You can use the mobile app to set up contributions, track HSA spending, check your account balance, monitor your investments, or even search the HSA marketplace to find retail partners for the qualified services and products you need.

Customer contact: Available by email and toll-free phone, Monday through Friday, from 6:00 am to 6:00 pm, Pacific time. There’s also an extensive HSA Guide that will answer many of your more common questions.

Account security: Lively takes the following steps to ensure the security of your account:

  • Since an HSA is a health-related account, Lively keeps sensitive personal health information safe, in compliance with HIPAA regulations.
  • They prevent unauthorized access to your information by encrypting data using the AES 256 disk encryption standard.
  • Use of two-factor authentication as an extra layer of security when accessing your account.
  • All sensitive servers are hosted in a private subnet which is not accessible over the Internet.
  • SSL/TLS past passwords and encrypted access are employed, encrypting all data transmitted over the internet and internal networks, with passwords hashed in the database using industry best practices.

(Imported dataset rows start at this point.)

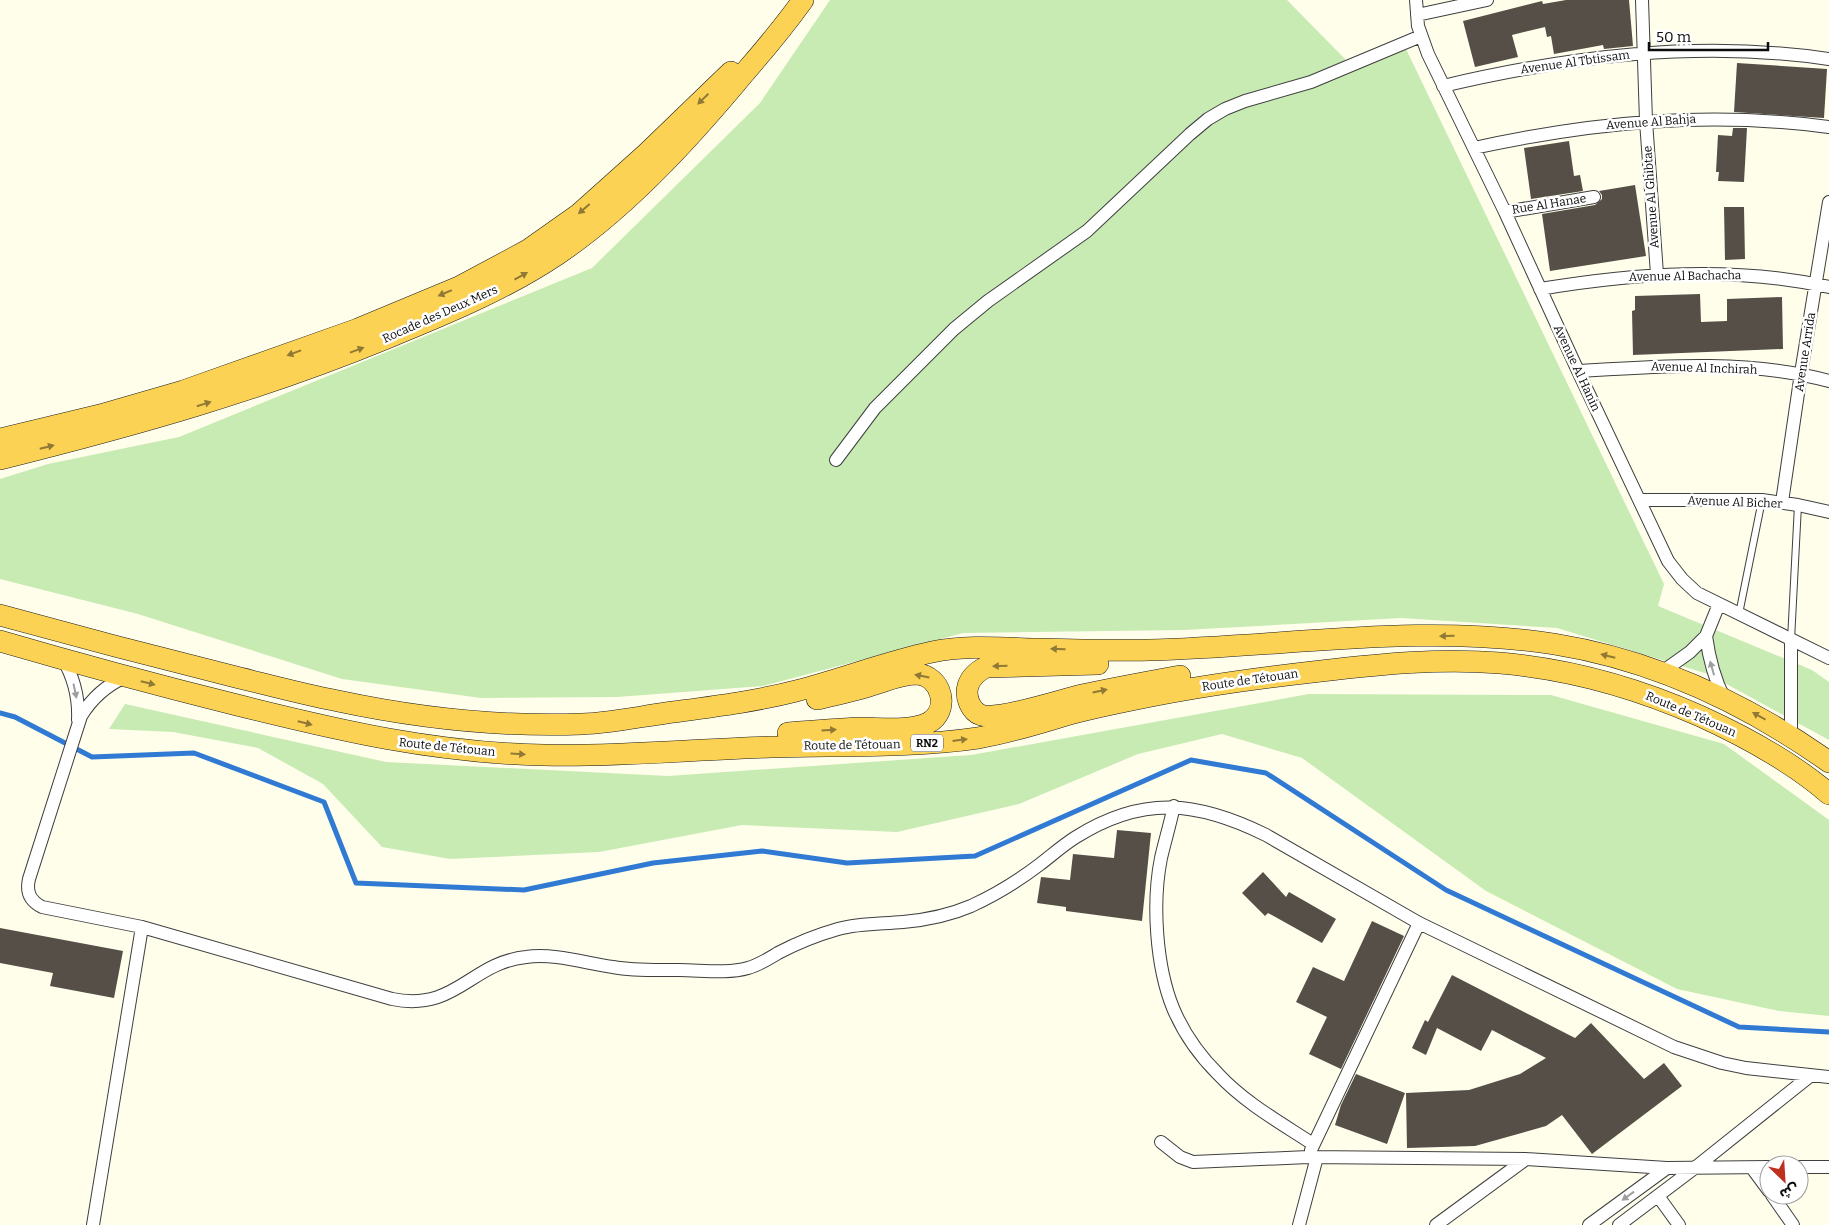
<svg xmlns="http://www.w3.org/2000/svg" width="1829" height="1225" viewBox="0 0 1829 1225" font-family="Bitter,'Noto Sans Arabic',serif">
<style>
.green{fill:#c8ebb3}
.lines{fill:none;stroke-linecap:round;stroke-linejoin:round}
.stream{stroke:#317ad3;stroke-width:5}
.building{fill:#554f48}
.service-casing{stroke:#3f3f3f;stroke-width:8}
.minor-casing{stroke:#3f3f3f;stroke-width:14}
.trunk-casing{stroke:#1d1d1d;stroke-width:22}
.service{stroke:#fff;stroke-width:6}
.minor{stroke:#fff;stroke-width:12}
.trunk{stroke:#fcd254;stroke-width:21}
.oneway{fill:#907934}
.oneway2{fill:#9e9e9e}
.labels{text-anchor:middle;stroke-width:5;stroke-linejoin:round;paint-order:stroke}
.shield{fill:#fff;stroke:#555;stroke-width:1}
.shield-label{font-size:11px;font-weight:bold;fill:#0c0c0c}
.street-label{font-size:12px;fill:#0c0c0c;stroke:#fff}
</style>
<rect width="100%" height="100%" fill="#fffeeb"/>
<!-- green -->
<path class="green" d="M830 0H1287L1347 61 1405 47 1664 584 1658 606 1812 670 1829 682V740L1708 674 1557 628 1401 618 1184 630 963 633 763 686 617 697 481 698 342 679 138 614 0 579V479L48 464 179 437 592 268 760 103Z
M1309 694 1551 695 1724 744 1829 820V1016L1779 1011 1677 989 1486 891 1302 758 1222 734 1138 754 1019 804 897 832 742 825 599 852 450 859 382 847 323 784 258 748 173 732 109 729 125 704 386 762 668 776 971 755Z"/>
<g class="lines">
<!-- stream -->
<path class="stream" d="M0 713 15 717 92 757 194 753 324 802 356 883 524 890 653 863 762 851 847 863 975 856 1191 760 1266 773 1446 890 1739 1027 1829 1032"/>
</g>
<!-- building -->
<path class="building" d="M1566 0H1629L1633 46 1604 49 1603 45 1554 54 1551 36 1547 37 1545 27 1512 35 1518 57 1475 67 1463 21 1542 1 1543 4Z
M1737 63 1827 69 1824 118 1734 112Z
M1733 128H1747L1744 182 1718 181 1719 172H1716L1718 135 1732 136Z
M1569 141 1574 176 1580 175 1583 191 1531 199 1524 148Z
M1635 185 1646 256 1550 271 1542 214 1595 205 1602 199V195L1599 191Z
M1724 207H1744L1745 259 1725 260Z
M1700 294 1701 322 1727 321V299L1782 297 1783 349 1633 355 1632 311 1635 310V296Z
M1117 830 1151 833 1142 921 1066 911V907L1037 903 1041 877 1070 880 1073 854 1114 858Z
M1263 872 1286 897 1289 892 1336 919 1322 943 1268 913 1265 916 1242 893Z
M1372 921 1404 936 1341 1069 1309 1054 1327 1017 1296 1002 1313 967 1344 981Z
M0 928 123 951 114 998 50 986 53 973 0 963Z
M1452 975 1575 1038 1591 1023 1644 1079 1664 1063 1682 1086 1592 1154 1562 1115 1546 1126 1475 1146 1407 1148 1406 1093 1469 1090 1520 1074 1546 1058 1492 1030 1481 1051 1437 1028 1426 1055 1412 1048 1425 1020 1428 1022Z
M1356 1074 1405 1093 1387 1144 1335 1125 1341 1105Z"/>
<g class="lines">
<defs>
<path id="service" d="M1739 614 1762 500
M1791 640 1798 505"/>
<path id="minor" d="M1416 0 1418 26 1428 54 1505 212 1578 371 1668 561 1682 579 1697 593 1829 658
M1642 0 1646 121 1657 274
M1417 15 1487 0
M1443 86C1570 56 1699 40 1829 59
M1474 148C1593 122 1708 111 1829 127
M1505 212 1594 197
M1540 289C1636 273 1734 266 1829 287
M1578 371C1660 366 1748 359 1829 381
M836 460 875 408 954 329 988 301 1087 231 1190 134 1208 119 1225 109 1245 101 1311 82 1421 36
M1640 500H1762L1798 505 1829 512
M1782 502 1801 373 1829 202
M1706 636C1709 658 1714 678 1724 698
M63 659C74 678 79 698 78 720
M1662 672 1690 652 1706 636 1719 604
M125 677C105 686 92 698 81 716L29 879C26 892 30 901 42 907L142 927 392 999C456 1012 470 963 526 957 554 953 585 963 613 967 635 971 657 970 679 970 701 970 727 974 748 968 759 965 768 959 778 953 797 943 817 935 838 929 860 923 881 924 903 922 926 920 950 915 971 906 995 895 1018 881 1039 865 1051 856 1063 845 1076 837 1143 795 1197 801 1266 835L1419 923 1674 1047 1722 1063 1746 1068 1829 1077
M1791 735V640
M1174 806C1170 824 1165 841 1161 858 1152 903 1156 966 1173 1008 1183 1032 1200 1056 1218 1074 1245 1103 1281 1123 1313 1144
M1161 1142 1180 1157 1193 1162 1308 1157 1526 1159 1667 1168 1769 1167
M1311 1150 1419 923
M1799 1167H1829
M1752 1168 1769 1191
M1772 1195 1793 1225
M1658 1196 1679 1225
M93 1225 142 927
M1299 1225 1317 1157
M1436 1225 1526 1159
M1589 1225 1667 1168
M1619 1225 1696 1167 1810 1076"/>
<path id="trunk" d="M0 439 100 415 183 391 358 329 459 287 528 250 579 214 646 154 731 72
M0 459C132 426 261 390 387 338 446 314 506 289 558 254 628 207 693 135 746 71 766 48 785 25 803 0
M0 615C76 636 152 656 228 675 265 684 301 694 338 701 418 718 501 727 582 724 610 723 638 717 666 713 710 707 753 702 796 691 842 679 886 662 932 652 966 645 1001 648 1036 649 1074 650 1111 651 1149 650 1282 647 1421 623 1554 644 1654 660 1747 704 1829 762
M0 641C79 664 157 685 237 705 341 731 436 753 544 755 620 757 695 749 771 747 840 745 910 748 978 738 1009 733 1039 723 1070 714 1100 706 1131 700 1162 694 1214 684 1268 677 1321 671 1380 664 1441 658 1500 663 1569 669 1637 688 1700 716 1746 737 1791 761 1829 794
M1098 664 986 667C978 671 971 676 968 686 965 696 970 711 981 715 998 721 1061 700 1082 695 1114 688 1147 682 1180 676
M788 733C812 731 836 729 860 728 881 728 908 732 928 723 951 711 942 675 916 674 901 674 886 681 872 685 854 691 835 695 817 699"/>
</defs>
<!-- service casing -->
<use href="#service" class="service-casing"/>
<!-- minor casing -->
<use href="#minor" class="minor-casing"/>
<!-- trunk casing -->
<use href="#trunk" class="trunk-casing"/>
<!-- service -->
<use href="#service" class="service"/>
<!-- minor -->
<use href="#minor" class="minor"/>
<!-- trunk -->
<use href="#trunk" class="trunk"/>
</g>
<!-- one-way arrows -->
<defs><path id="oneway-solid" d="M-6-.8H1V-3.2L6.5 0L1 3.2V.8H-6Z" transform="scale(1.25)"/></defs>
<g class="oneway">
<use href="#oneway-solid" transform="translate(703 99) rotate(136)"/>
<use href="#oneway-solid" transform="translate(584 209) rotate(139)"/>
<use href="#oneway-solid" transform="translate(521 276) rotate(-29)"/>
<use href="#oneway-solid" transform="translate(445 293) rotate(157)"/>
<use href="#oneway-solid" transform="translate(357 350) rotate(-20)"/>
<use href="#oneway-solid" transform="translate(294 353) rotate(160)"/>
<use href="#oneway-solid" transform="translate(204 404) rotate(-18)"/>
<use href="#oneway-solid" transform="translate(47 447) rotate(-14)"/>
<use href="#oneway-solid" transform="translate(1447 636) rotate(179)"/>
<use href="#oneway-solid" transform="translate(1058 649) rotate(-178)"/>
<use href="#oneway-solid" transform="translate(1608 656) rotate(-166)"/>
<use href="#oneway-solid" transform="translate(1000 666) rotate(179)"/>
<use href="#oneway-solid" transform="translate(922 676) rotate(-169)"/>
<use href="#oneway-solid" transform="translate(148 683) rotate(14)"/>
<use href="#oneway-solid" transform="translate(1100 691) rotate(-12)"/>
<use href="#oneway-solid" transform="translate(1759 716) rotate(-151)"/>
<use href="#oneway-solid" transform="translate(305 723) rotate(14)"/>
<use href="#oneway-solid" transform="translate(829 730) rotate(-4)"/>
<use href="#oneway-solid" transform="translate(960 740) rotate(-7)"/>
<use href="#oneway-solid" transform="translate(518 754) rotate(3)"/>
</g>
<g class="oneway2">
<use href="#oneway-solid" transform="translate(1712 668) rotate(-106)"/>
<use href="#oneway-solid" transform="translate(75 691) rotate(78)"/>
<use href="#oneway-solid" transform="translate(1628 1196) rotate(144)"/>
</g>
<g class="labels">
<!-- shield labels -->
<rect class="shield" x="911" y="734.5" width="32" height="17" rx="4"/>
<g class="shield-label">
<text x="927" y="747">RN2</text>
</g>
<!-- street labels -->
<g class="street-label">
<text transform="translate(1575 62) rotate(-8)" y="4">Avenue Al Tbtissam</text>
<text transform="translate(1651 122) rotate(-4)" y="4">Avenue Al Bahja</text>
<text transform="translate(1651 197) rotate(-94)" y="4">Avenue Al Ghibtae</text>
<text transform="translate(1549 204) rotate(-9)" y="4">Rue Al Hanae</text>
<text transform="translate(1685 276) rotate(-1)" y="4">Avenue Al Bachacha</text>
<text transform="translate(440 314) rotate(-24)" y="4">Rocade des Deux Mers</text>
<text transform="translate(1805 352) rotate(-81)" y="4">Avenue Arrida</text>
<text transform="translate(1577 368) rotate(65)" y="4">Avenue Al Hanin</text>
<text transform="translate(1704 368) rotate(2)" y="4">Avenue Al Inchirah</text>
<text transform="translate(1735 502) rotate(2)" y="4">Avenue Al Bicher</text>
<text transform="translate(1250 680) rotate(-8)" y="4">Route de Tétouan</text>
<text transform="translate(1691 714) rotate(23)" y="4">Route de Tétouan</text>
<text transform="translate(852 745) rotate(-1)" y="4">Route de Tétouan</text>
<text transform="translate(447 747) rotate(6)" y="4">Route de Tétouan</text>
</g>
</g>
<!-- north arrow -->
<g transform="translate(1784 1180) rotate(155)"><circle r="24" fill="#ffffff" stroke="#9e9e9e"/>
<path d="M0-4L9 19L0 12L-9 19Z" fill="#c12f1f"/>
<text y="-8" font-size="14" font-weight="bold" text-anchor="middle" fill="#0c0c0c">ش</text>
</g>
<!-- scale -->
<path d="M1649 42v8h119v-8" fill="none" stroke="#0c0c0c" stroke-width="2.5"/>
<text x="1656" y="42" font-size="15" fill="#0c0c0c" stroke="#ffffff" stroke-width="4" paint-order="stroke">50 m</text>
</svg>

And as mentioned earlier, bank account funds are fully protected by FDIC insurance for up to $250,000, while investment funds are protected up to $500,000 through SIPC.

How to Sign Up with Lively

With a single page application, you can open a Lively HSA account entirely online. You’ll need to enter your full name, email address, and mobile phone number, as well as a password. You must also agree to the Terms & Conditions and Privacy Policy before you can sign up.

The following step is to link your bank account to your Lively account. As soon as you start transferring money, it will be available for paying medical bills.

You’ll also be given the option of opening an interest-bearing bank account or a self-directed investment account with TD Ameritrade.

You can also set up automatic deposits from your bank account or your paychecks.